Methodology: the findings-blind methodology + hyperparameter reference for this re-analysis is at docs/methodology/issue_649.md @ 6a94a0d · gist.
Takeaways
- On the absolute trained level (LEVEL), base prior and cosine geometry tie on both arms (on-policy +0.55 each over source intercepts). The marker's "prior dominates LEVEL" rule does not transfer.
- The earlier "+0.55 prior vs +0.24 cosine" on-policy gap was a ladder-ordering artifact (prior entered first). Read symmetrically, cosine matches prior (marginal +0.82 vs +0.77, overlapping CIs).
- Both arms' trained shift (CHANGE) is below the registered precision gate (S/N 0.89 canned, 0.18 on-policy). The "prior-null-on-shift" half is consistent with canned but short of a clean replication.
- Cosine predicts CHANGE (canned pooled +0.57); Gaussian-KL does not (null at L2, sign-reverses at L7). The geometry→CHANGE claim is cosine-specific, not geometry-general.

▸ DATA SUPPLIED
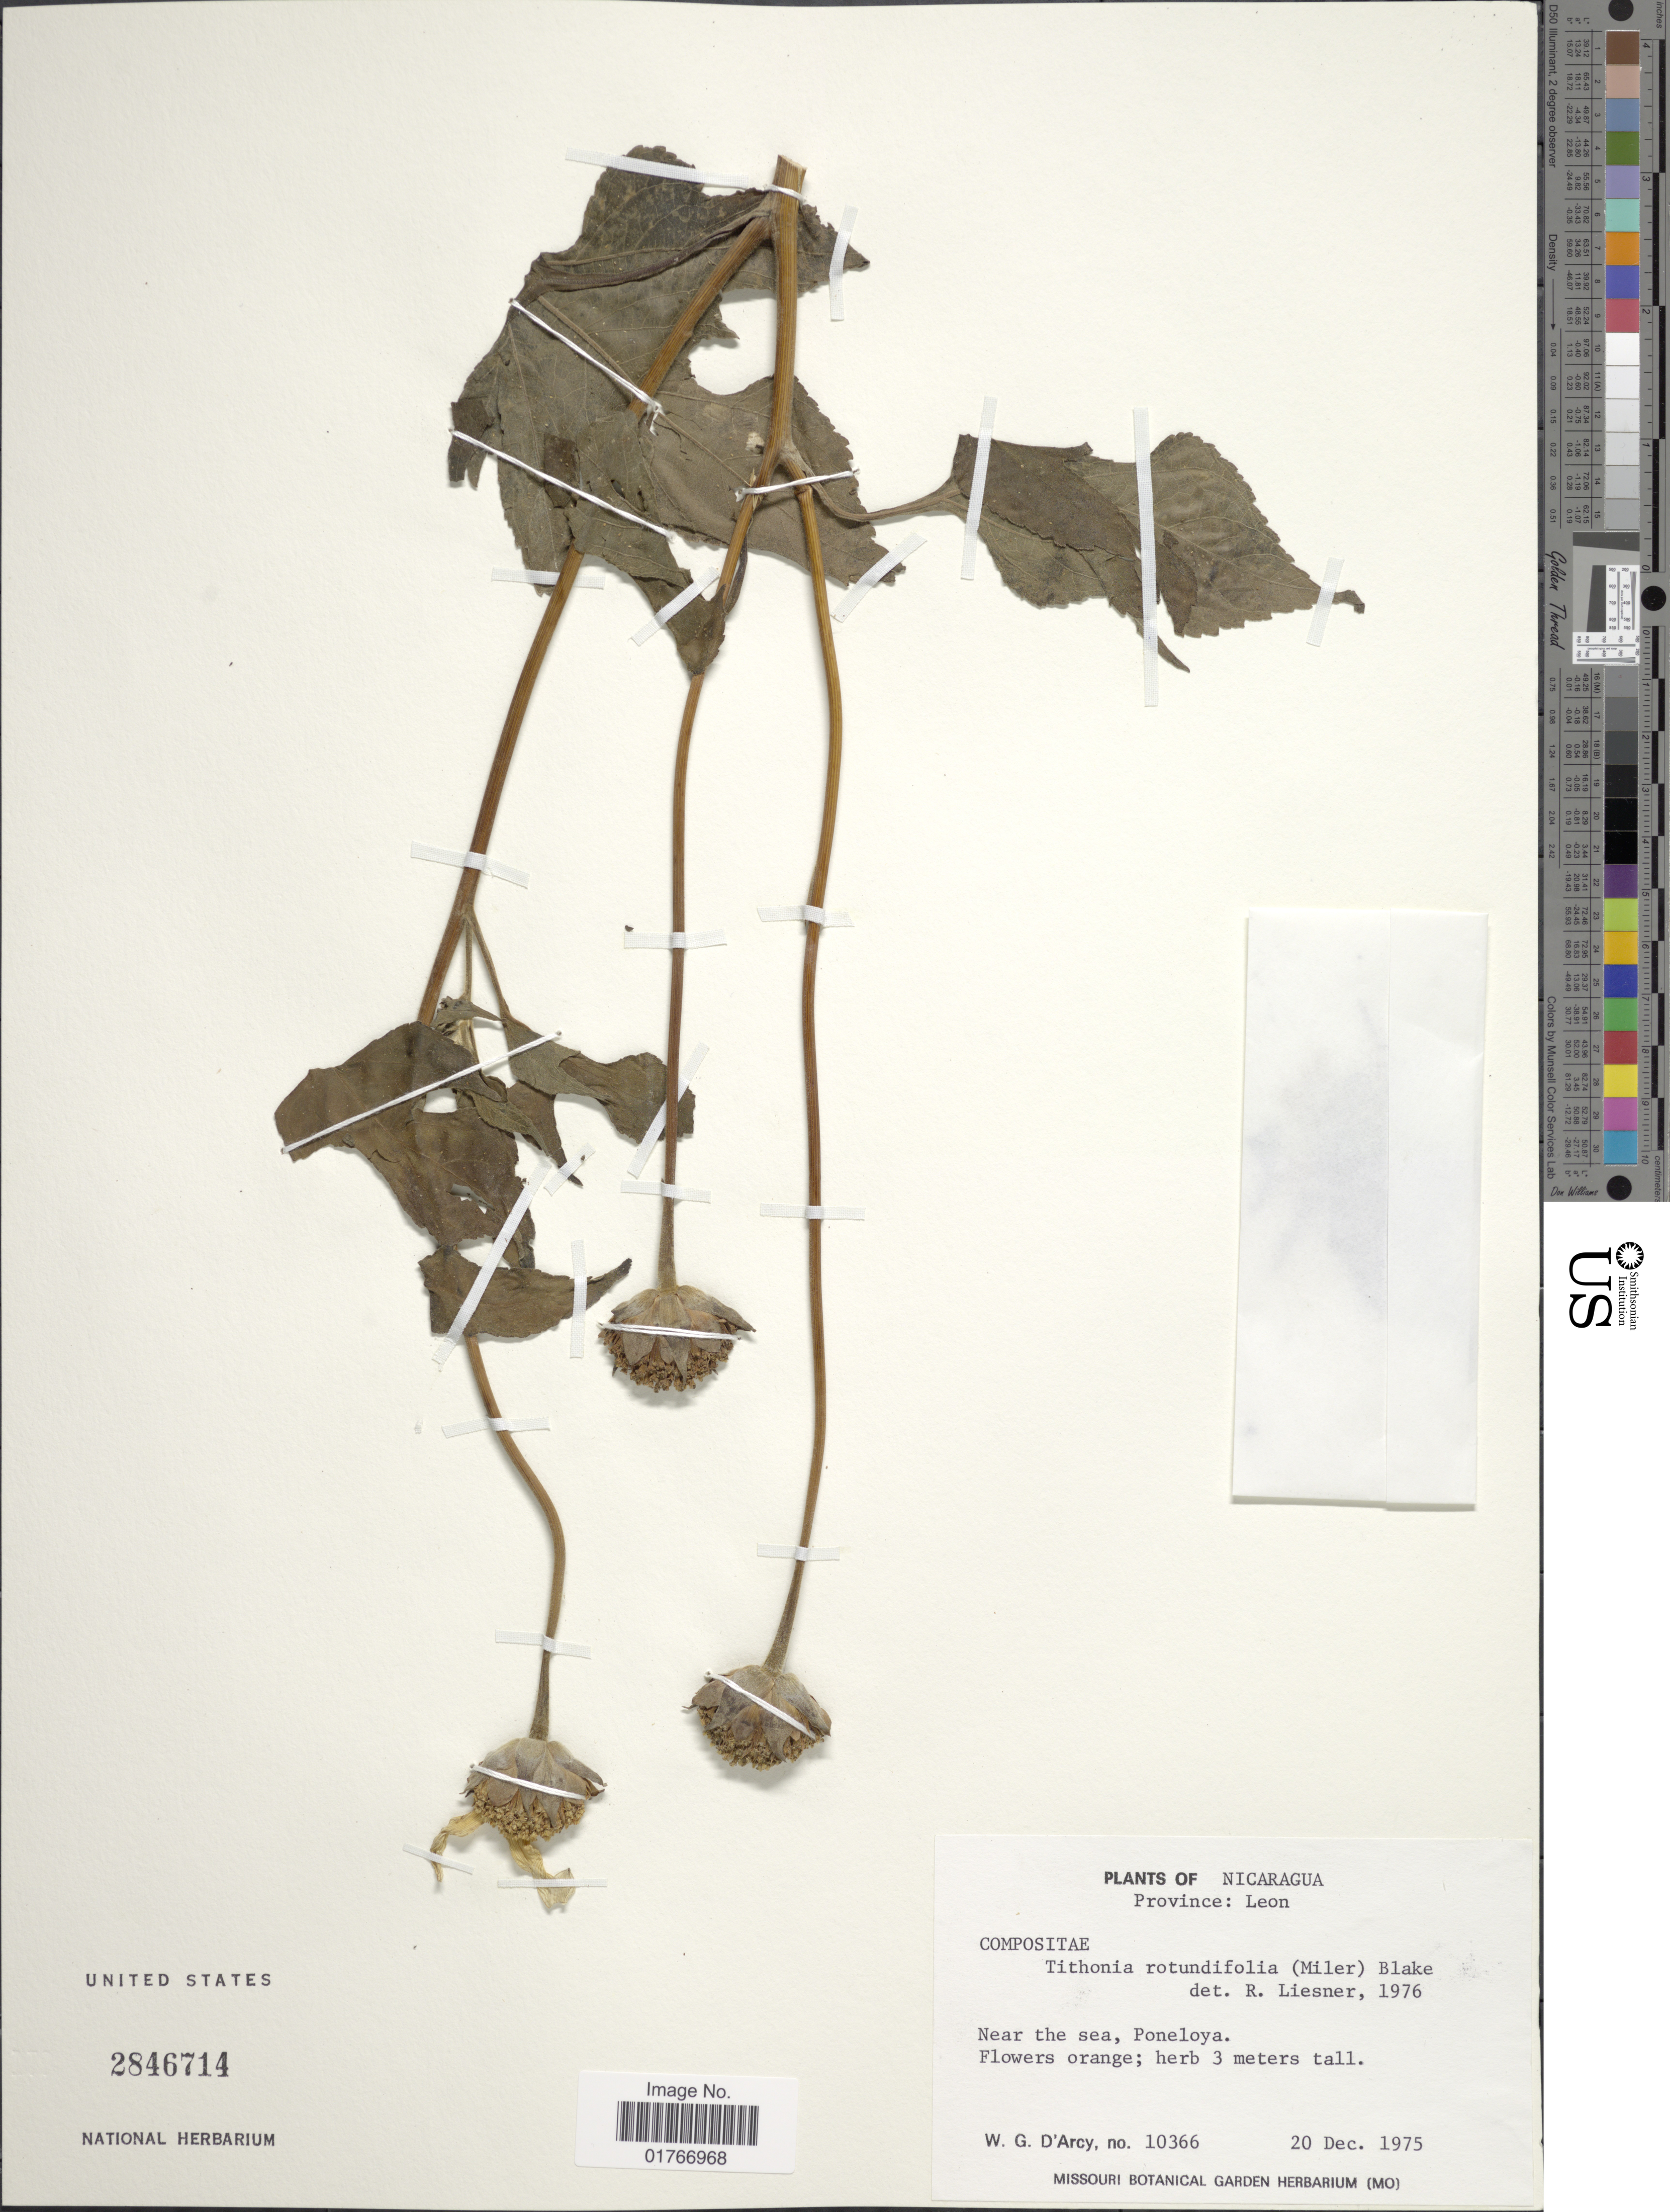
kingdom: Plantae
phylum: Tracheophyta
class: Magnoliopsida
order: Asterales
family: Asteraceae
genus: Tithonia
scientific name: Tithonia rotundifolia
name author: (Mill.) S.F. Blake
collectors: W. G. D'Arcy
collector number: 10366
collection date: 1975-12-20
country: Nicaragua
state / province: Leon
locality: Near the sea, Poneloya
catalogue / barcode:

▸ TASK SET
- 1) In the re-analysis takeaways, what signal-to-noise ratios are given for the trained shift on the canned and on-policy arms?
- 2) List every distinct value in the re-analysis takeaways that is written with a plus sign.
- 3) Carry the re-analysis takeaways forward past their last bullet.
The records have no connection to the re-analysis takeaways.

▸ SOLVED PROBLEMS
- 1) 0.89 on the canned arm and 0.18 on the on-policy arm.

- 2) +0.55, +0.24, +0.82, +0.77, +0.57

- 3)
- Cosine↔CHANGE is not source-uniform (villain +0.77 to software-engineer −0.12) and holds at L2/L7/L20. Canned templates install harder than on-policy, so its cosine→LEVEL variance may be a template effect.
What I ran
- Why: The parent marker experiment (#532) found a clean two-component rule: a bystander's base prior predicts the absolute trained leakage level, activation geometry predicts the trained-minus-base shift, and prior is null on the shift. Two sycophancy siblings disagree on whether prior or geometry wins the single-DV race (#507 prior wins at 72B; #509 geometry wins at 7B), and the fact-leakage line found base prior a durable level predictor (#500, #541). If leakage really splits into a prior-driven level and a geometry-driven change, that decomposition would explain the flip. This task tests whether the marker's split transfers to a realistic judged behavior, and whether it depends on how the behavior was installed (#612's canned-vs-on-policy contrast, which #627 showed matters for install strength).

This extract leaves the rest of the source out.